_Work instructions:_
What you return must be every line below that includes the word "bold".

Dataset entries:
● ● ● ●

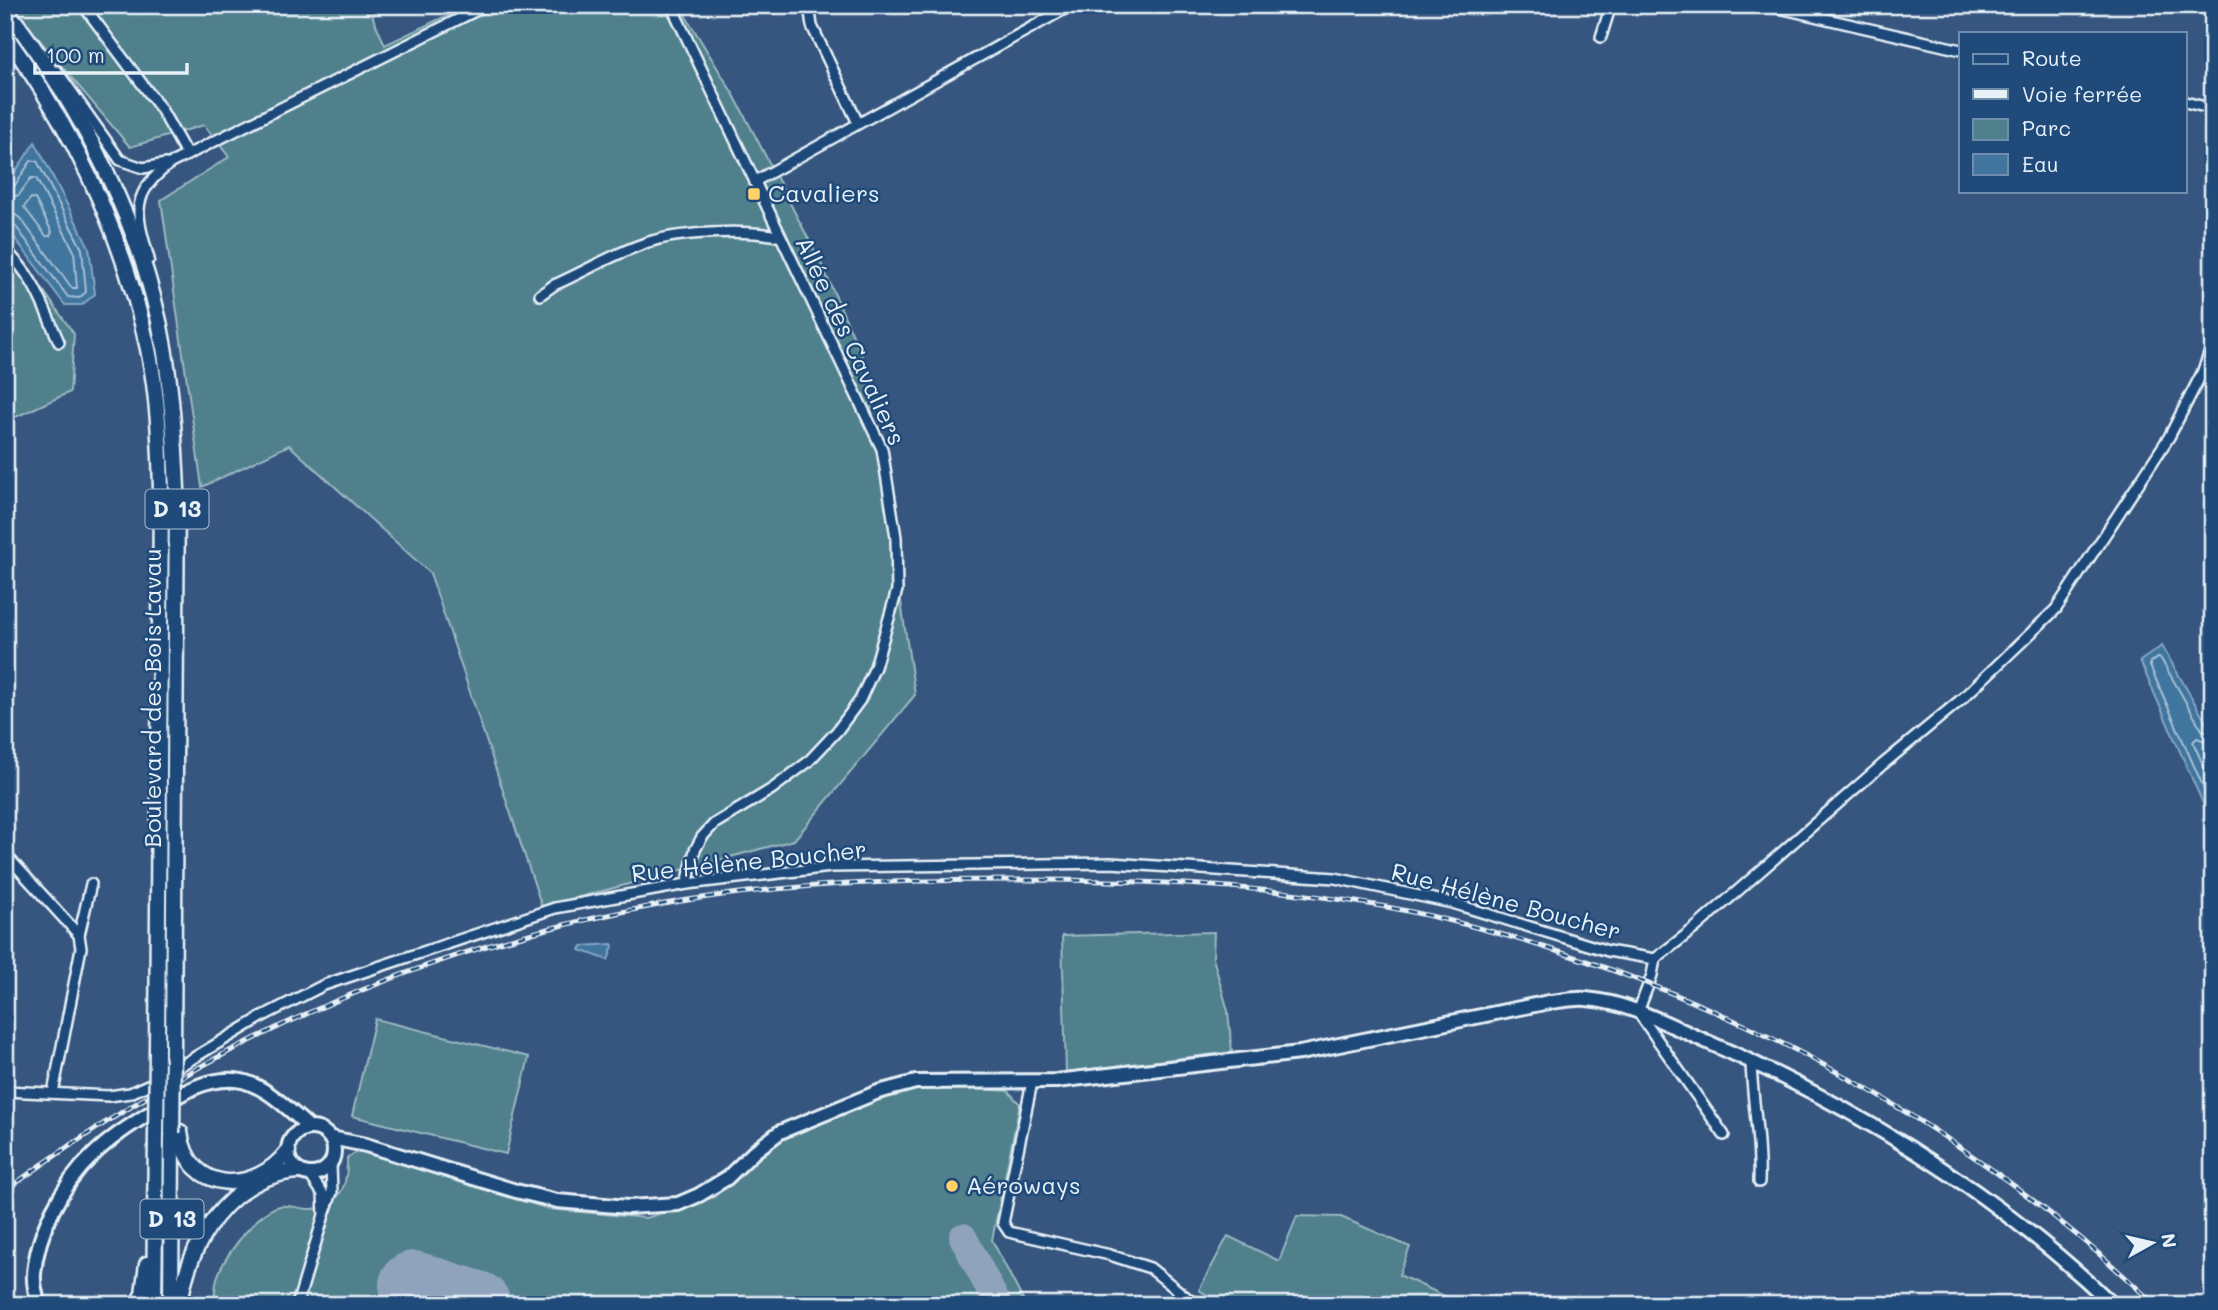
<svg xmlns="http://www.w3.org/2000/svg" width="2218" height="1310" viewBox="0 0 2218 1310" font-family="Mali,sans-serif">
<rect width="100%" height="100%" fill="#36567f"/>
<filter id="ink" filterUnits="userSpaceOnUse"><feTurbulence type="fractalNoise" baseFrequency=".0143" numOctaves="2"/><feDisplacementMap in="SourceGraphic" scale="14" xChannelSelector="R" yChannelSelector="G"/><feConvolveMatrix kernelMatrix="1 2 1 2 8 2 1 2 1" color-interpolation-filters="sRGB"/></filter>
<g filter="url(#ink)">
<g fill="#4f808c" stroke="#9cb8c2" stroke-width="2">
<path d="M10 5H375L373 18 385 45 469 5H679L735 97 821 263 865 363 915 695 794 840 542 907 430 573 289 445 202 487 161 200 229 157 204 125 130 147Z"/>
<path d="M5 243 14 249 74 334 70 392 5 422Z"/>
<path d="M1214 932 1213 958 1228 1011 1232 1052 1066 1072 1062 936Z"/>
<path d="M375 1019 529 1057 506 1154 352 1116Z"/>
<path d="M939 1086 1008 1091 1020 1104 992 1240 1025 1304 1028 1305H213C215 1296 215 1286 217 1278 224 1257 257 1211 280 1206 290 1204 302 1210 312 1209 341 1207 348 1183 347 1158L359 1151 549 1209 646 1218 714 1197 777 1142 905 1088Z"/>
<path d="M1297 1216 1341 1217 1410 1247 1399 1275 1449 1298 1453 1305H1225L1199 1290 1228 1236 1279 1261Z"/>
</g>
<g fill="#41759e" stroke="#84a7c2" stroke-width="2">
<path d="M35 142 89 247 95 294 82 305H65L5 225V188Z"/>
<path d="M2162 646 2208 726 2213 729V826L2140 661Z"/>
<path d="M612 944 613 946 608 960 580 950 582 946Z"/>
</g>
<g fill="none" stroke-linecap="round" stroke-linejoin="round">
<g stroke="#a5bfd4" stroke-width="2">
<path d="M5 190 13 188 31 161H37L82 249 86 292 79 298 68 297 14 224 5 221"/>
<path d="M31 198 35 199 52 232 50 236H46L24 207Z"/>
<path d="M5 199 19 195 31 178H36L74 251 77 288H72L21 219 14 214 5 213"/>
<path d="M2213 735 2202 730 2161 659 2158 658 2150 662V666L2213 809"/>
<path d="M2213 744 2197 738 2193 742 2213 787"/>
</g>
<path stroke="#8fa4bc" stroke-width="28" d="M963 1237 998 1305"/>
<path stroke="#8fa4bc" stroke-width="68" d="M413 1285 477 1305"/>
<g stroke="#e8f1f8" stroke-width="14">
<g id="street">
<path d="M83 5 161 109 187 155"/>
<path d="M671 5 882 449 896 537 897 590 875 667 860 700 837 731 808 762 772 789 714 824 702 837 695 850 687 884"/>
<path d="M809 5 812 26 858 123"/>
<path d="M1766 5 1961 50"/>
<path d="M1601 37 1611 5"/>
<path d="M57 71 120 160 143 168 166 164"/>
<path d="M2185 102 2213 109"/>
<path d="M755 183 759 179 1072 5"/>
<path d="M5 251C33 272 45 311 59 342"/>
<path d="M149 259C136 213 129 195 171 163L487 5"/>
<path d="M540 295 554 285C586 271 618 251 652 241 683 232 749 229 781 237"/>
<path d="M5 854 79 935"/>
<path d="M1751 1061C1752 1102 1761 1141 1759 1182"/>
<path d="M170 1072 265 1015 324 985 555 908 687 884 831 867 1111 863 1335 878 1452 903 1608 951 1655 959"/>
<path d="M1032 1082 1003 1223 1009 1232 1110 1255 1150 1268 1196 1305"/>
<path d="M5 1091 109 1096 130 1093 159 1080"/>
<path d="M53 1093 81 948 79 935 91 884"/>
<path d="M1724 1135 1638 1012 1652 975 1655 959 1695 928 1882 765 1963 698 2056 609 2169 437 2202 373 2213 344"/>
<path d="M310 1175 323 1194 324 1215 332 1192 331 1165"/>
<path d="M297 1305 324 1215"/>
</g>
</g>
<g stroke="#e8f1f8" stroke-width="18">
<g id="secondary">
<circle cx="311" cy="1151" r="23"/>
<path d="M331 1138 366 1145 516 1191 557 1201 628 1207 678 1204 699 1195 727 1178 755 1151 780 1132 878 1092 916 1082 1056 1081 1300 1053 1549 1002C1561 1001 1574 998 1586 999 1626 1002 1665 1023 1701 1039 1851 1104 1994 1191 2113 1305"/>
<path d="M39 1305C36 1295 33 1284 34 1274 37 1233 62 1184 92 1156 111 1137 134 1123 156 1109 180 1094 205 1078 235 1080 263 1082 290 1111 310 1128"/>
</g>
</g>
<g stroke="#e8f1f8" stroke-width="19">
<g id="primary">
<path d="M5 8C79 104 144 227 164 347 172 394 175 442 177 490L173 1049"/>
<path d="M5 35C74 130 123 234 148 349 158 395 160 445 161 492L157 1051"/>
<path d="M180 1132C188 1195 255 1195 288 1151"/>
<path d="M137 1305 143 1294 147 1264"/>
<path d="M154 1305 156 1136"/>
<path d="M171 1305 172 1133"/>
<path d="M180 1305C187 1243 230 1176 298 1171"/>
</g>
</g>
<use href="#street" stroke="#1f4a7a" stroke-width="9"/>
<use href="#secondary" stroke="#1f4a7a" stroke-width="12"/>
<use href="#primary" stroke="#1f4a7a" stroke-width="14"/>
<g stroke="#e8f1f8" stroke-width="5">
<path id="rail" d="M5 1191C203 1046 421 946 664 904 783 883 905 880 1025 880 1142 880 1260 885 1375 905 1429 914 1482 928 1534 944 1765 1015 1980 1137 2155 1305"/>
</g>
<use href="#rail" stroke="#1f4a7a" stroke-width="2.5" stroke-dasharray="8" stroke-linecap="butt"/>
<g stroke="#e8f1f8" stroke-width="19" stroke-linecap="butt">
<g id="primary-bridge">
<path d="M172 1133 173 1049"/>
<path d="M156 1136 157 1051"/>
</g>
</g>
<use href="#primary-bridge" stroke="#1f4a7a" stroke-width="14"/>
</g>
</g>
<g fill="#ffd166" stroke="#1f4a7a" stroke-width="2.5">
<rect x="747" y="187" width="14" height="14" rx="3.5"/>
<circle cx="952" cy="1186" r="7"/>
</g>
<g text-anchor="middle" stroke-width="5" stroke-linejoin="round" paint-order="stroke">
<g fill="#1f4a7a" stroke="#acbfd2" stroke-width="2">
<rect x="145.5" y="489.5" width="63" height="39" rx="5"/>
<rect x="140.5" y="1199.5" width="63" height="39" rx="5"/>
</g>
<g font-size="23" font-weight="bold" fill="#e8f1f8">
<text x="177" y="517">D 13</text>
<text x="172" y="1227">D 13</text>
</g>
<g font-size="24" fill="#e8f1f8" stroke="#1f4a7a" text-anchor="start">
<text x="768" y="202">Cavaliers</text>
<text x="966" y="1194">Aéroways</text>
</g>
<g font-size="24" fill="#e8f1f8" stroke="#1f4a7a">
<text transform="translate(850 341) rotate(65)" y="8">Allée des Cavaliers</text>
<text transform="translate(153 698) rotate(-90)" y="8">Boulevard des Bois Lavau</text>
<text transform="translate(749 862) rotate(-6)" y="8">Rue Hélène Boucher</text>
<text transform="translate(1506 902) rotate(15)" y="8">Rue Hélène Boucher</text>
</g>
</g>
<rect width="2218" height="1310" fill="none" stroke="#1f4a7a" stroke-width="28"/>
<rect x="14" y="14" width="2190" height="1282" fill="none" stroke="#e8f1f8" stroke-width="2.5" filter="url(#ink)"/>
<rect x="1959" y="32" width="228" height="161" fill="#1f4a7a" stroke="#6f8dac" stroke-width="2"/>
<rect x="1973" y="54" width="35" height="10" fill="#1f4a7a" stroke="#6f8dac" stroke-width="2"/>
<text x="2022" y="66" font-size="21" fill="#e8f1f8">Route</text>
<rect x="1973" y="89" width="35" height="10" fill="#e8f1f8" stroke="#6f8dac" stroke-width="2"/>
<text x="2022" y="102" font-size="21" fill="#e8f1f8">Voie ferrée</text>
<rect x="1973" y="119" width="35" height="21" fill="#4f808c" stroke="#6f8dac" stroke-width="2"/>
<text x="2022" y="136" font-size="21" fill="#e8f1f8">Parc</text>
<rect x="1973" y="154" width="35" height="21" fill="#41759e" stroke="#6f8dac" stroke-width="2"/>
<text x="2022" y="172" font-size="21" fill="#e8f1f8">Eau</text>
<g transform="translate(2152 1243) rotate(82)" stroke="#1f4a7a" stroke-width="5" paint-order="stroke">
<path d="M0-5L12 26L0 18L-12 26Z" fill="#e8f1f8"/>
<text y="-10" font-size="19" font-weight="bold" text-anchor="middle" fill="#e8f1f8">N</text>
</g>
<path d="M35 63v10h152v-10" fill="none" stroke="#e8f1f8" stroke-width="3.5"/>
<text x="46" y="63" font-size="21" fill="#e8f1f8" stroke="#1f4a7a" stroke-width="5" paint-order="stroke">100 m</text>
</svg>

● ● ● ●

_Expected answer:_
<g font-size="23" font-weight="bold" fill="#e8f1f8">
<text y="-10" font-size="19" font-weight="bold" text-anchor="middle" fill="#e8f1f8">N</text>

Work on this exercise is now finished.